BEGIN PROVIDED ENTRIES

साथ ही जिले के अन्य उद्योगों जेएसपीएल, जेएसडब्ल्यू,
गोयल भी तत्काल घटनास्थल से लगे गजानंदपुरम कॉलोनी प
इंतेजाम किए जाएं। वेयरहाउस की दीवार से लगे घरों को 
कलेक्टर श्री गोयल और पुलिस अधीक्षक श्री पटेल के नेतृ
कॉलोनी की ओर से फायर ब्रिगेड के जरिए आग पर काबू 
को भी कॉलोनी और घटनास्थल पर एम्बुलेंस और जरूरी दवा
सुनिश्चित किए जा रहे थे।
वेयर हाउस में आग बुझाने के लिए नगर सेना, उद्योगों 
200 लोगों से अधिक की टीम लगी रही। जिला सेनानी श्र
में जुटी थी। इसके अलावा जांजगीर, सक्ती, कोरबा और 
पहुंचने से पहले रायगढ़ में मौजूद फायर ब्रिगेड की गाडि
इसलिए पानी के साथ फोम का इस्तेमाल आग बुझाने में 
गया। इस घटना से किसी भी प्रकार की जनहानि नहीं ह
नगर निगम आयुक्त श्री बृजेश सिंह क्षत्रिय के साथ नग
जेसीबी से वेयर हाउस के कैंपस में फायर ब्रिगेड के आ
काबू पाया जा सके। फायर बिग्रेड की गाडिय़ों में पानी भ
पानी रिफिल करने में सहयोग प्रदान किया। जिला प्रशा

END PROVIDED ENTRIES

Repeat every one of the lines above word for word.

साथ ही जिले के अन्य उद्योगों जेएसपीएल, जेएसडब्ल्यू,
गोयल भी तत्काल घटनास्थल से लगे गजानंदपुरम कॉलोनी प
इंतेजाम किए जाएं। वेयरहाउस की दीवार से लगे घरों को 
कलेक्टर श्री गोयल और पुलिस अधीक्षक श्री पटेल के नेतृ
कॉलोनी की ओर से फायर ब्रिगेड के जरिए आग पर काबू 
को भी कॉलोनी और घटनास्थल पर एम्बुलेंस और जरूरी दवा
सुनिश्चित किए जा रहे थे।
वेयर हाउस में आग बुझाने के लिए नगर सेना, उद्योगों 
200 लोगों से अधिक की टीम लगी रही। जिला सेनानी श्र
में जुटी थी। इसके अलावा जांजगीर, सक्ती, कोरबा और 
पहुंचने से पहले रायगढ़ में मौजूद फायर ब्रिगेड की गाडि
इसलिए पानी के साथ फोम का इस्तेमाल आग बुझाने में 
गया। इस घटना से किसी भी प्रकार की जनहानि नहीं ह
नगर निगम आयुक्त श्री बृजेश सिंह क्षत्रिय के साथ नग
जेसीबी से वेयर हाउस के कैंपस में फायर ब्रिगेड के आ
काबू पाया जा सके। फायर बिग्रेड की गाडिय़ों में पानी भ
पानी रिफिल करने में सहयोग प्रदान किया। जिला प्रशा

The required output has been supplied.